### DOCUMENT PASSAGE
Go-Set
- Go-Set logo 1969–1972
- Former editors: Tony Schauble Phillip Frazer Doug Panther Jon Hawkes Colin James Piotre Olszewski Ed Nimmervoll Jenny Irvine
- Categories: pop music
- Frequency: Weekly
- Publisher: Go-Set Publications Waverley Press Sungravure IPC
- First issue: 2 February 1966
- Final issue: 24 August 1974
- Country: Australia
- Based in: Malvern, Victoria, Australia St Kilda Carlton Sydney, New South Wales

= Go-Set =

Australian pop music newspaper

Go-Set was the first Australian pop music newspaper, published weekly from 2 February 1966 to 24 August 1974, and was founded in Melbourne by Phillip Frazer, Peter Raphael and Tony Schauble. Widely described as a pop music "bible", it became an influential publication, introduced the first national pop record charts and featured many notable contributors including fashion designer Prue Acton, journalist Lily Brett, rock writer / band manager Vince Lovegrove, music commentator Molly Meldrum, rock writer / music historian Ed Nimmervoll and radio DJ Stan Rofe. It spawned the original Australian edition of Rolling Stone magazine in late 1972.

### Dataset entries
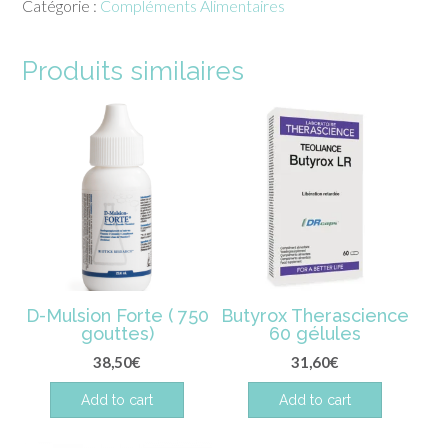
Catégorie :
Compléments Alimentaires
Inolab
Produits similaires
D-Mulsion Forte ( 750
Butyrox Therascience
gouttes)
60 gélules
38,50
€
31,60
€
Add to cart
Add to cart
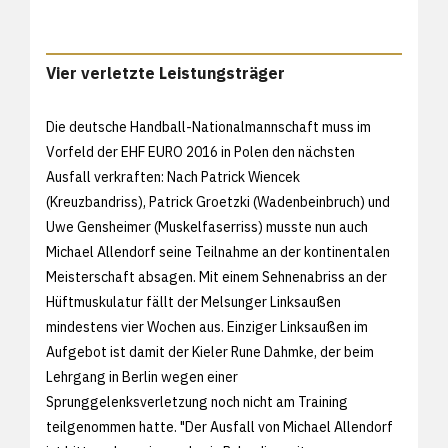
Vier verletzte Leistungsträger
Die deutsche Handball-Nationalmannschaft muss im
Vorfeld der EHF EURO 2016 in Polen den nächsten
Ausfall verkraften: Nach Patrick Wiencek
(Kreuzbandriss), Patrick Groetzki (Wadenbeinbruch) und
Uwe Gensheimer (Muskelfaserriss) musste nun auch
Michael Allendorf seine Teilnahme an der kontinentalen
Meisterschaft absagen. Mit einem Sehnenabriss an der
Hüftmuskulatur fällt der Melsunger Linksaußen
mindestens vier Wochen aus. Einziger Linksaußen im
Aufgebot ist damit der Kieler Rune Dahmke, der beim
Lehrgang in Berlin wegen einer
Sprunggelenksverletzung noch nicht am Training
teilgenommen hatte. "Der Ausfall von Michael Allendorf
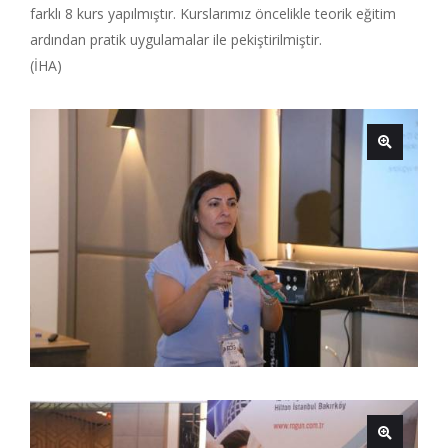
farklı 8 kurs yapılmıştır. Kurslarımız öncelikle teorik eğitim
ardından pratik uygulamalar ile pekiştirilmiştir.
(İHA)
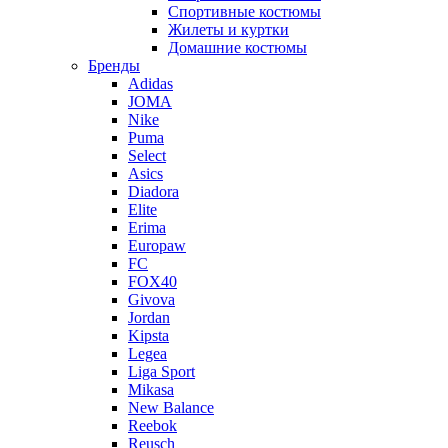
Спортивные костюмы
Жилеты и куртки
Домашние костюмы
Бренды
Adidas
JOMA
Nike
Puma
Select
Asics
Diadora
Elite
Erima
Europaw
FC
FOX40
Givova
Jordan
Kipsta
Legea
Liga Sport
Mikasa
New Balance
Reebok
Reusch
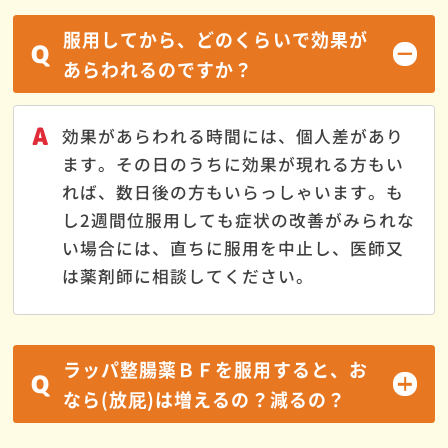
服用してから、どのくらいで効果が
Q
あらわれるのですか？
A
効果があらわれる時間には、個人差があり
ます。その日のうちに効果が現れる方もい
れば、数日後の方もいらっしゃいます。も
し2週間位服用しても症状の改善がみられな
い場合には、直ちに服用を中止し、医師又
は薬剤師に相談してください。
ラッパ整腸薬ＢＦを服用すると、お
Q
なら(放屁)は増えるの？減るの？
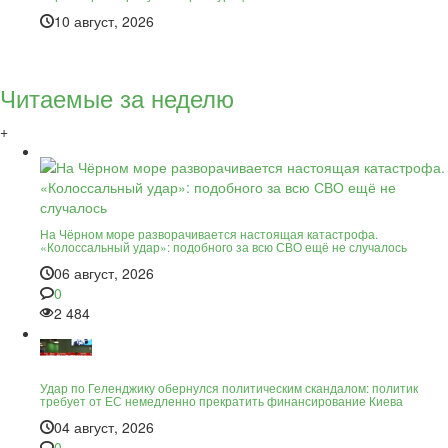
10 август, 2026
Читаемые за неделю
+
На Чёрном море разворачивается настоящая катастрофа.
«Колоссальный удар»: подобного за всю СВО ещё не случалось
06 август, 2026
0
2 484
Удар по Геленджику обернулся политическим скандалом: политик
требует от ЕС немедленно прекратить финансирование Киева
04 август, 2026
0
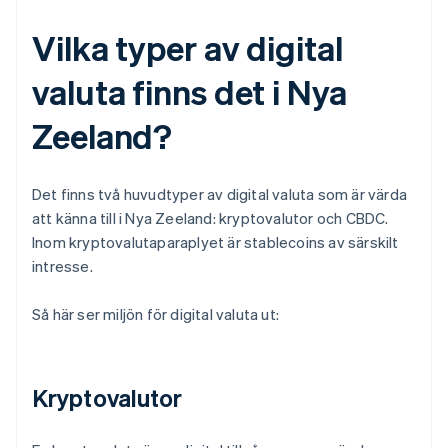
Vilka typer av digital
valuta finns det i Nya
Zeeland?
Det finns två huvudtyper av digital valuta som är värda
att känna till i Nya Zeeland: kryptovalutor och CBDC.
Inom kryptovalutaparaplyet är stablecoins av särskilt
intresse.
Så här ser miljön för digital valuta ut:
Kryptovalutor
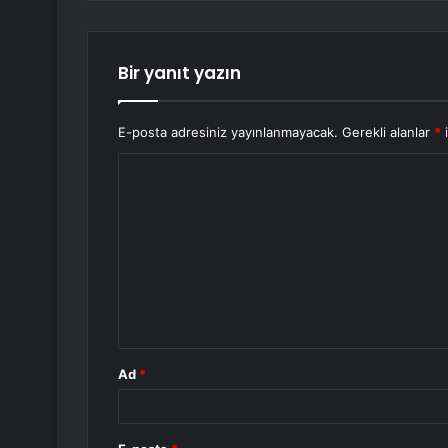
Bir yanıt yazın
E-posta adresiniz yayınlanmayacak.
Gerekli alanlar
*
i
Y
o
r
u
m
*
Ad
*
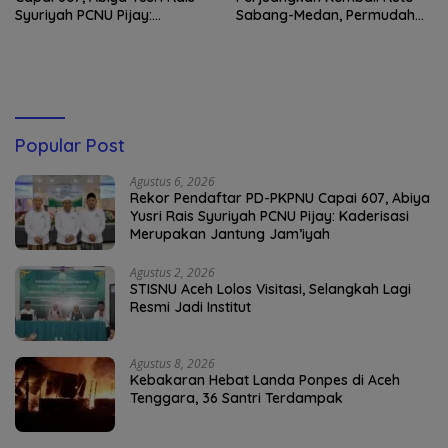
Syuriyah PCNU Pijay:
Sabang-Medan, Permudah
Kaderisasi Merupakan
Akses Wisatawan ke Pulau
Jantung Jam’iyah
Weh
Popular Post
Agustus 6, 2026
Rekor Pendaftar PD-PKPNU Capai 607, Abiya
Yusri Rais Syuriyah PCNU Pijay: Kaderisasi
Merupakan Jantung Jam’iyah
Agustus 2, 2026
STISNU Aceh Lolos Visitasi, Selangkah Lagi
Resmi Jadi Institut
Agustus 8, 2026
Kebakaran Hebat Landa Ponpes di Aceh
Tenggara, 36 Santri Terdampak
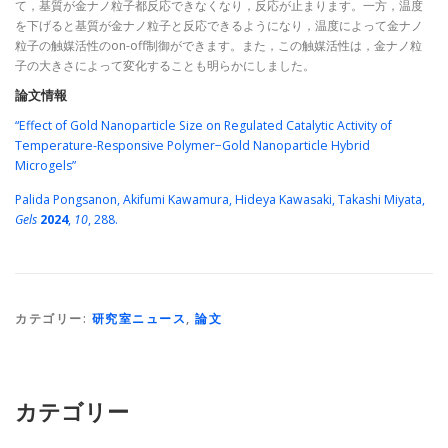
て，基質が金ナノ粒子都反応できなくなり，反応が止まります。一方，温度
を下げると基質が金ナノ粒子と反応できるようになり，温度によって金ナノ
粒子の触媒活性のon-off制御ができます。また，この触媒活性は，金ナノ粒
子の大きさによって変化することも明らかにしました。
論文情報
“Effect of Gold Nanoparticle Size on Regulated Catalytic Activity of
Temperature-Responsive Polymer−Gold Nanoparticle Hybrid
Microgels”
Palida Pongsanon, Akifumi Kawamura, Hideya Kawasaki, Takashi Miyata,
Gels
2024
,
10
, 288.
カテゴリー:
研究室ニュース
,
論文
カテゴリー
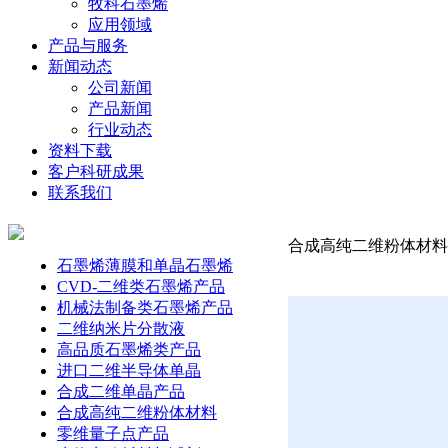
牧科石墨烯
应用领域
产品与服务
新闻动态
公司新闻
产品新闻
行业动态
资料下载
客户科研成果
联系我们
合成高纯二维粉体材料-钛铝
石墨烯薄膜和单晶石墨烯
CVD-二维类石墨烯产品
机械法制备类石墨烯产品
二维纳米片分散液
高品质石墨烯类产品
进口二维半导体单晶
合成二维单晶产品
合成高纯二维粉体材料
零维量子点产品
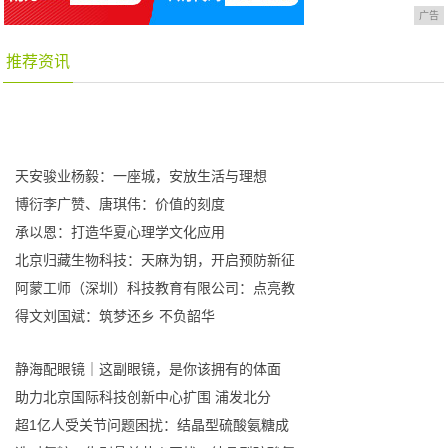
广告
推荐资讯
天安骏业杨毅：一座城，安放生活与理想
博衍李广赞、唐琪伟：价值的刻度
承以恩：打造华夏心理学文化应用
北京归藏生物科技：天麻为钥，开启预防新征
阿蒙工师（深圳）科技教育有限公司：点亮教
得文刘国斌：筑梦还乡 不负韶华
静海配眼镜｜这副眼镜，是你该拥有的体面
助力北京国际科技创新中心扩围 浦发北分
超1亿人受关节问题困扰：结晶型硫酸氨糖成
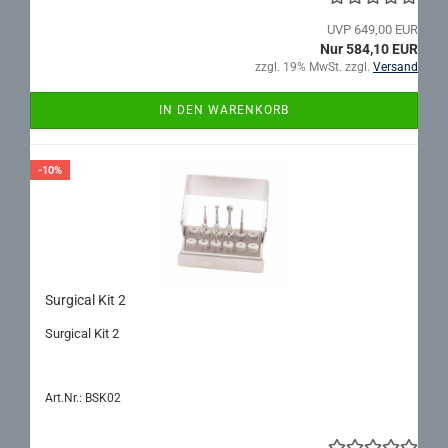
UVP 649,00 EUR
Nur 584,10 EUR
zzgl. 19% MwSt. zzgl.
Versand
IN DEN WARENKORB
-10%
Sur­gi­cal Kit 2
Sur­gi­cal Kit 2
Art.Nr.: BSK02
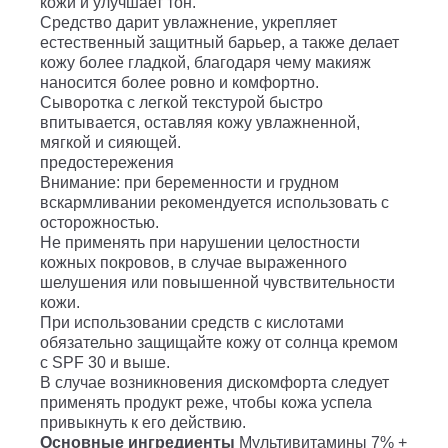
кожи и улучшает тон.
Средство дарит увлажнение, укрепляет
естественный защитный барьер, а также делает
кожу более гладкой, благодаря чему макияж
наносится более ровно и комфортно.
Сыворотка с легкой текстурой быстро
впитывается, оставляя кожу увлажненной,
мягкой и сияющей.
предостережения
Внимание: при беременности и грудном
вскармливании рекомендуется использовать с
осторожностью.
Не применять при нарушении целостности
кожных покровов, в случае выраженного
шелушения или повышенной чувствительности
кожи.
При использовании средств с кислотами
обязательно защищайте кожу от солнца кремом
с SPF 30 и выше.
В случае возникновения дискомфорта следует
применять продукт реже, чтобы кожа успела
привыкнуть к его действию.
Основные ингредиенты
Мультивитамины 7% +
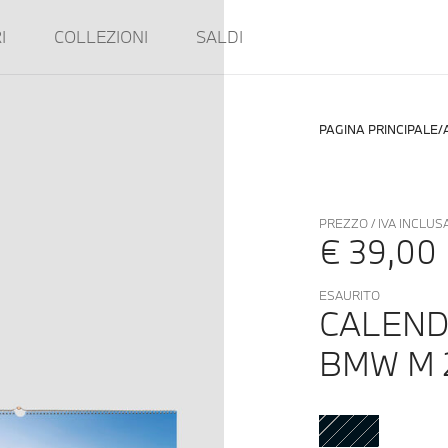
I
COLLEZIONI
SALDI
PAGINA PRINCIPALE
PREZZO / IVA INCLUS
€ 39,00
ESAURITO
CALEND
BMW M 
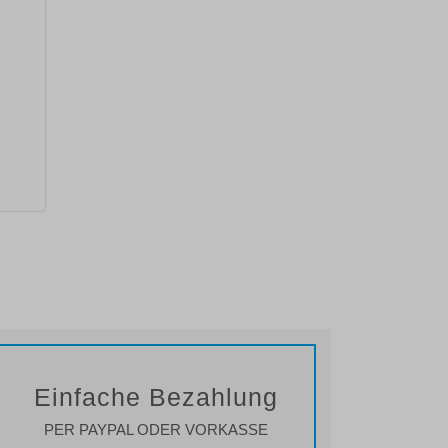
Einfache Bezahlung
PER PAYPAL ODER VORKASSE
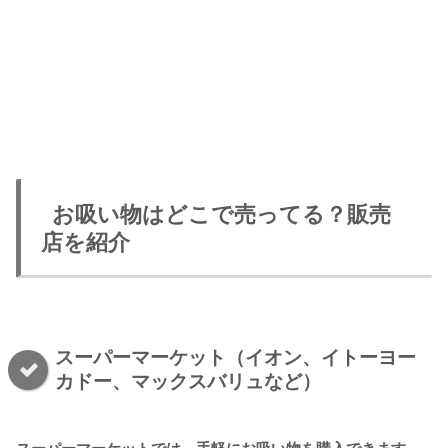
お吸い物はどこで売ってる？販売
店を紹介
スーパーマーケット（イオン、イトーヨー
カドー、マックスバリュなど）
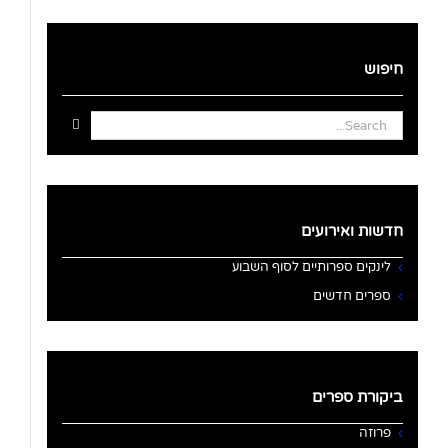
חיפוש
Search
for:
חדשות ואירועים
לינקים ספרותיים לסוף השבוע
ספרים חדשים
ביקורת ספרים
פרוזה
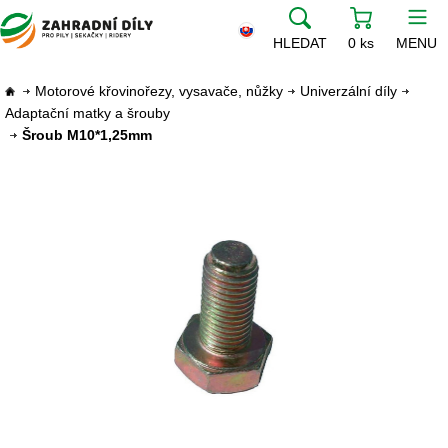
HLEDAT
0 ks
MENU
Motorové křovinořezy, vysavače, nůžky
Univerzální díly
Adaptační matky a šrouby
Šroub M10*1,25mm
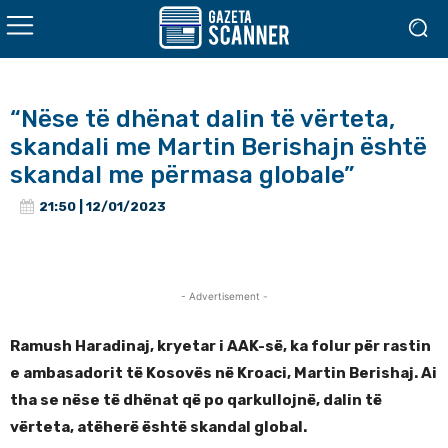
“Nëse të dhënat dalin të vërteta,
skandali me Martin Berishajn është
skandal me përmasa globale”
21:50 | 12/01/2023
- Advertisement -
Ramush Haradinaj, kryetar i AAK-së, ka folur për rastin
e ambasadorit të Kosovës në Kroaci, Martin Berishaj. Ai
tha se nëse të dhënat që po qarkullojnë, dalin të
vërteta, atëherë është skandal global.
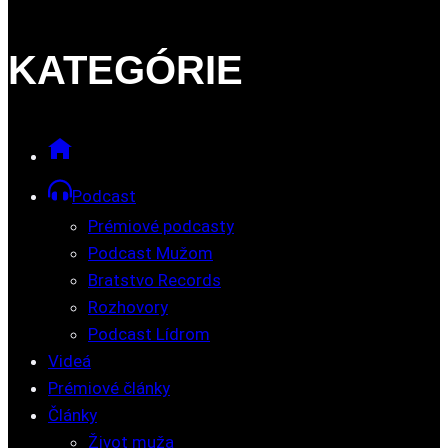
KATEGÓRIE
Podcast
Prémiové podcasty
Podcast Mužom
Bratstvo Records
Rozhovory
Podcast Lídrom
Videá
Prémiové články
Články
Život muža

### TASKS
[1] In one to three sentences, explain which two "firsts" in Australian pop music publishing the Go-Set article credits to the newspaper.
[2] Go on with the Go-Set article from its last sentence.

### ANSWERS TO THE PROBLEMS
[1] The article calls Go-Set the first Australian pop music newspaper. It also credits the paper with introducing the first national pop record charts.

[2]
==History==
===Foundation: 1964-1967===

1st issue, 2 February 1966

In 1964, Monash University student newspaper Chaos co-editors, John Blakeley, Damien Broderick and Tony Schauble, renamed the paper Lot's Wife. Phillip Frazer was a staffer and later became co-editor with future parliamentarian Peter Steedman. Late in 1965, Schauble, Frazer, Broderick, and another student writer, Doug Panther, discussed ideas to make money during the holidays including the idea to create a teen-oriented pop music newspaper. Local rock group The Mood's manager, Peter Raphael, joined Frazer and Schauble and together they founded Go-Set Publications. Raphael brought in photographer Colin Beard and advertising manager Terry Cleary. Waverley Press, which owned Waverley Offset Printers, had printed Lot's Wife, and agreed to print Go-Set on credit. Schauble, Frazer and Panther produced the newspaper from their home in the Melbourne suburb of Malvern.

The first edition of Go-Set, dated 2 February 1966, was published with Schauble cited as editor because Frazer, a medical student, asked to be listed in the low-key role of designer and Panther, who had not registered for the military draft, was described as a feature writer. The first issue showcased Tom Jones (see right) and Herman's Hermits interviewed by Panther and photographed by Colin Beard at Palais Theatre, St Kilda. Initial sales were low, about 3000 to 5000 but Issue 3, which covered The Rolling Stones tour in Melbourne and Sydney, doubled their sales.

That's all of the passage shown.